Saved data entries:

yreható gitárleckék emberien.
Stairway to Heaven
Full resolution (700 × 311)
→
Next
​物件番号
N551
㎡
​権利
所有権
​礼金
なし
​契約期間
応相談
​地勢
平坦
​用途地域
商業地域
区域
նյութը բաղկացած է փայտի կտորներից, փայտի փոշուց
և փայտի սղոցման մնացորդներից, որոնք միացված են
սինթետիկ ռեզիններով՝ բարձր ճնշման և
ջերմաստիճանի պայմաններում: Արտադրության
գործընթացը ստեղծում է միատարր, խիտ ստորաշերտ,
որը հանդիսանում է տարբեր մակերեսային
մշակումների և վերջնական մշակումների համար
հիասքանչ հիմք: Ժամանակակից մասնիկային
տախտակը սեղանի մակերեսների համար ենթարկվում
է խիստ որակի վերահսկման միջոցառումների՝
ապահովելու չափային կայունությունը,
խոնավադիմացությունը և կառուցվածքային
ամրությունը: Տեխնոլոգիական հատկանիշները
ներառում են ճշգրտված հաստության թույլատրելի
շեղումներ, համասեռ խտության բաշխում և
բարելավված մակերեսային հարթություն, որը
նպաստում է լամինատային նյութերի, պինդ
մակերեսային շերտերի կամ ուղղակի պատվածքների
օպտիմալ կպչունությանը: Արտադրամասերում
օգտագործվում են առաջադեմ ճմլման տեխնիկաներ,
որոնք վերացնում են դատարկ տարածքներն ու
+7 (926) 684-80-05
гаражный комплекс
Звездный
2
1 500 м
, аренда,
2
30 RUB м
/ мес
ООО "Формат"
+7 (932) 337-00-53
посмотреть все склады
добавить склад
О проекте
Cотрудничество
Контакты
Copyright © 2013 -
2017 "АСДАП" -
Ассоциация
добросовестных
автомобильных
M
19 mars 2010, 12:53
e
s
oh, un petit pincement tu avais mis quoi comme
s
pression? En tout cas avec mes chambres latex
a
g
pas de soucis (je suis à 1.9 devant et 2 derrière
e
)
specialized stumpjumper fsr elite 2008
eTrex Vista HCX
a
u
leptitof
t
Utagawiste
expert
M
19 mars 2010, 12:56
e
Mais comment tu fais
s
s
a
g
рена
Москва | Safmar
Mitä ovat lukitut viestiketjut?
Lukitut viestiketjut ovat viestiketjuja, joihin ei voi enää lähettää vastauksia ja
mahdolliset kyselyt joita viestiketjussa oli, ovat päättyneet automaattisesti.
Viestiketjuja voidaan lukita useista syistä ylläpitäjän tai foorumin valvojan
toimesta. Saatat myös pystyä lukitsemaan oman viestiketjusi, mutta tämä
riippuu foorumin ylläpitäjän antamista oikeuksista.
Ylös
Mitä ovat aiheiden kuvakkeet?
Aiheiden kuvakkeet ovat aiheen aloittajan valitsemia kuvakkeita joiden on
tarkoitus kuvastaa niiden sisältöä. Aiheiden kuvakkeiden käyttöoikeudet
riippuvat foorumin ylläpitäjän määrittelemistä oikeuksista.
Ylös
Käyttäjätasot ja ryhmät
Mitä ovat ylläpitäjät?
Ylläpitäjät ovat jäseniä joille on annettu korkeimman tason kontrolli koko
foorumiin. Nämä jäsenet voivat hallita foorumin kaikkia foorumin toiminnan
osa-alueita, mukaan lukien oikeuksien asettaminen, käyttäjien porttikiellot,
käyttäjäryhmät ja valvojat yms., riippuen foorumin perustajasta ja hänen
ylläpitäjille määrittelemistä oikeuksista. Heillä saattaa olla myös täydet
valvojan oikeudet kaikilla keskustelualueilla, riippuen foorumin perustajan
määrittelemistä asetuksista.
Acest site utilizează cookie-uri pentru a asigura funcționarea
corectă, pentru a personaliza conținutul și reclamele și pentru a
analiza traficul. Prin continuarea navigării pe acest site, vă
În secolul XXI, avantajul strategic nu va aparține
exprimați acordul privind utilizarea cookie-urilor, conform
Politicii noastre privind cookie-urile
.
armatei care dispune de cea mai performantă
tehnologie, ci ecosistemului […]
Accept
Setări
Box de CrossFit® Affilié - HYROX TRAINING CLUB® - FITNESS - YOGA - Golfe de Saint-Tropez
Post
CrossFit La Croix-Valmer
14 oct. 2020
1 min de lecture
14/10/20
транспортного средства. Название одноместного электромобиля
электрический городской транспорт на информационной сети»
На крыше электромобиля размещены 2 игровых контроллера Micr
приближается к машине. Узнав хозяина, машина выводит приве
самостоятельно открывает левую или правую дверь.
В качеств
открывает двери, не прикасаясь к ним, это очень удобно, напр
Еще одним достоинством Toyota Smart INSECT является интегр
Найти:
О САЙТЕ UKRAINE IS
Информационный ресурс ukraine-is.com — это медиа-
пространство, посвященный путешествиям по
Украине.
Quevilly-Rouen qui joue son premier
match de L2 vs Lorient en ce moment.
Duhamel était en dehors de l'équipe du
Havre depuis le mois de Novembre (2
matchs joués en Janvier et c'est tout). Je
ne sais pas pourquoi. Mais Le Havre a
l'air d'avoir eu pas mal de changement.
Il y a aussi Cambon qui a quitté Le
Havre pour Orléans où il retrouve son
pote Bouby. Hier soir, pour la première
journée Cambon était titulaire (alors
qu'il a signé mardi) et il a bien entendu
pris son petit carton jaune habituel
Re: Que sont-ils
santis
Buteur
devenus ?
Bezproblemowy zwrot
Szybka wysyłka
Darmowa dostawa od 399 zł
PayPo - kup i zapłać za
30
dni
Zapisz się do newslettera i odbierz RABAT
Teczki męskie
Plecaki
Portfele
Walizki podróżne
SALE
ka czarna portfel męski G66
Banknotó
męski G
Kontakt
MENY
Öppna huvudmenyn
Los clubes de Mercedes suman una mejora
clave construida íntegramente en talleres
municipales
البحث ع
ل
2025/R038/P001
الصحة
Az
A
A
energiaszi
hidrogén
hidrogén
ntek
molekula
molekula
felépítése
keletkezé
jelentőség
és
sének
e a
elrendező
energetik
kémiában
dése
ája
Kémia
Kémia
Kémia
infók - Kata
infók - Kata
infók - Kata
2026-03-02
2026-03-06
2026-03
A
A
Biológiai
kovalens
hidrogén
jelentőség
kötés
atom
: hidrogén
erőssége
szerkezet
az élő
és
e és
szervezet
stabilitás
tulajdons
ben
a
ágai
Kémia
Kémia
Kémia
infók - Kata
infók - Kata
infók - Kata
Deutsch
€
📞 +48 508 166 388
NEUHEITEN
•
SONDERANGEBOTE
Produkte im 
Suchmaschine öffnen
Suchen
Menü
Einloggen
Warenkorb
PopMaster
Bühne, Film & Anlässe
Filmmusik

# Description of the task
Copy all of the rows above line for line, with no change to any character.

# Answer to this exercise
yreható gitárleckék emberien.
Stairway to Heaven
Full resolution (700 × 311)
→
Next
​物件番号
N551
㎡
​権利
所有権
​礼金
なし
​契約期間
応相談
​地勢
平坦
​用途地域
商業地域
区域
նյութը բաղկացած է փայտի կտորներից, փայտի փոշուց
և փայտի սղոցման մնացորդներից, որոնք միացված են
սինթետիկ ռեզիններով՝ բարձր ճնշման և
ջերմաստիճանի պայմաններում: Արտադրության
գործընթացը ստեղծում է միատարր, խիտ ստորաշերտ,
որը հանդիսանում է տարբեր մակերեսային
մշակումների և վերջնական մշակումների համար
հիասքանչ հիմք: Ժամանակակից մասնիկային
տախտակը սեղանի մակերեսների համար ենթարկվում
է խիստ որակի վերահսկման միջոցառումների՝
ապահովելու չափային կայունությունը,
խոնավադիմացությունը և կառուցվածքային
ամրությունը: Տեխնոլոգիական հատկանիշները
ներառում են ճշգրտված հաստության թույլատրելի
շեղումներ, համասեռ խտության բաշխում և
բարելավված մակերեսային հարթություն, որը
նպաստում է լամինատային նյութերի, պինդ
մակերեսային շերտերի կամ ուղղակի պատվածքների
օպտիմալ կպչունությանը: Արտադրամասերում
օգտագործվում են առաջադեմ ճմլման տեխնիկաներ,
որոնք վերացնում են դատարկ տարածքներն ու
+7 (926) 684-80-05
гаражный комплекс
Звездный
2
1 500 м
, аренда,
2
30 RUB м
/ мес
ООО "Формат"
+7 (932) 337-00-53
посмотреть все склады
добавить склад
О проекте
Cотрудничество
Контакты
Copyright © 2013 -
2017 "АСДАП" -
Ассоциация
добросовестных
автомобильных
M
19 mars 2010, 12:53
e
s
oh, un petit pincement tu avais mis quoi comme
s
pression? En tout cas avec mes chambres latex
a
g
pas de soucis (je suis à 1.9 devant et 2 derrière
e
)
specialized stumpjumper fsr elite 2008
eTrex Vista HCX
a
u
leptitof
t
Utagawiste
expert
M
19 mars 2010, 12:56
e
Mais comment tu fais
s
s
a
g
рена
Москва | Safmar
Mitä ovat lukitut viestiketjut?
Lukitut viestiketjut ovat viestiketjuja, joihin ei voi enää lähettää vastauksia ja
mahdolliset kyselyt joita viestiketjussa oli, ovat päättyneet automaattisesti.
Viestiketjuja voidaan lukita useista syistä ylläpitäjän tai foorumin valvojan
toimesta. Saatat myös pystyä lukitsemaan oman viestiketjusi, mutta tämä
riippuu foorumin ylläpitäjän antamista oikeuksista.
Ylös
Mitä ovat aiheiden kuvakkeet?
Aiheiden kuvakkeet ovat aiheen aloittajan valitsemia kuvakkeita joiden on
tarkoitus kuvastaa niiden sisältöä. Aiheiden kuvakkeiden käyttöoikeudet
riippuvat foorumin ylläpitäjän määrittelemistä oikeuksista.
Ylös
Käyttäjätasot ja ryhmät
Mitä ovat ylläpitäjät?
Ylläpitäjät ovat jäseniä joille on annettu korkeimman tason kontrolli koko
foorumiin. Nämä jäsenet voivat hallita foorumin kaikkia foorumin toiminnan
osa-alueita, mukaan lukien oikeuksien asettaminen, käyttäjien porttikiellot,
käyttäjäryhmät ja valvojat yms., riippuen foorumin perustajasta ja hänen
ylläpitäjille määrittelemistä oikeuksista. Heillä saattaa olla myös täydet
valvojan oikeudet kaikilla keskustelualueilla, riippuen foorumin perustajan
määrittelemistä asetuksista.
Acest site utilizează cookie-uri pentru a asigura funcționarea
corectă, pentru a personaliza conținutul și reclamele și pentru a
analiza traficul. Prin continuarea navigării pe acest site, vă
În secolul XXI, avantajul strategic nu va aparține
exprimați acordul privind utilizarea cookie-urilor, conform
Politicii noastre privind cookie-urile
.
armatei care dispune de cea mai performantă
tehnologie, ci ecosistemului […]
Accept
Setări
Box de CrossFit® Affilié - HYROX TRAINING CLUB® - FITNESS - YOGA - Golfe de Saint-Tropez
Post
CrossFit La Croix-Valmer
14 oct. 2020
1 min de lecture
14/10/20
транспортного средства. Название одноместного электромобиля
электрический городской транспорт на информационной сети»
На крыше электромобиля размещены 2 игровых контроллера Micr
приближается к машине. Узнав хозяина, машина выводит приве
самостоятельно открывает левую или правую дверь.
В качеств
открывает двери, не прикасаясь к ним, это очень удобно, напр
Еще одним достоинством Toyota Smart INSECT является интегр
Найти:
О САЙТЕ UKRAINE IS
Информационный ресурс ukraine-is.com — это медиа-
пространство, посвященный путешествиям по
Украине.
Quevilly-Rouen qui joue son premier
match de L2 vs Lorient en ce moment.
Duhamel était en dehors de l'équipe du
Havre depuis le mois de Novembre (2
matchs joués en Janvier et c'est tout). Je
ne sais pas pourquoi. Mais Le Havre a
l'air d'avoir eu pas mal de changement.
Il y a aussi Cambon qui a quitté Le
Havre pour Orléans où il retrouve son
pote Bouby. Hier soir, pour la première
journée Cambon était titulaire (alors
qu'il a signé mardi) et il a bien entendu
pris son petit carton jaune habituel
Re: Que sont-ils
santis
Buteur
devenus ?
Bezproblemowy zwrot
Szybka wysyłka
Darmowa dostawa od 399 zł
PayPo - kup i zapłać za
30
dni
Zapisz się do newslettera i odbierz RABAT
Teczki męskie
Plecaki
Portfele
Walizki podróżne
SALE
ka czarna portfel męski G66
Banknotó
męski G
Kontakt
MENY
Öppna huvudmenyn
Los clubes de Mercedes suman una mejora
clave construida íntegramente en talleres
municipales
البحث ع
ل
2025/R038/P001
الصحة
Az
A
A
energiaszi
hidrogén
hidrogén
ntek
molekula
molekula
felépítése
keletkezé
jelentőség
és
sének
e a
elrendező
energetik
kémiában
dése
ája
Kémia
Kémia
Kémia
infók - Kata
infók - Kata
infók - Kata
2026-03-02
2026-03-06
2026-03
A
A
Biológiai
kovalens
hidrogén
jelentőség
kötés
atom
: hidrogén
erőssége
szerkezet
az élő
és
e és
szervezet
stabilitás
tulajdons
ben
a
ágai
Kémia
Kémia
Kémia
infók - Kata
infók - Kata
infók - Kata
Deutsch
€
📞 +48 508 166 388
NEUHEITEN
•
SONDERANGEBOTE
Produkte im 
Suchmaschine öffnen
Suchen
Menü
Einloggen
Warenkorb
PopMaster
Bühne, Film & Anlässe
Filmmusik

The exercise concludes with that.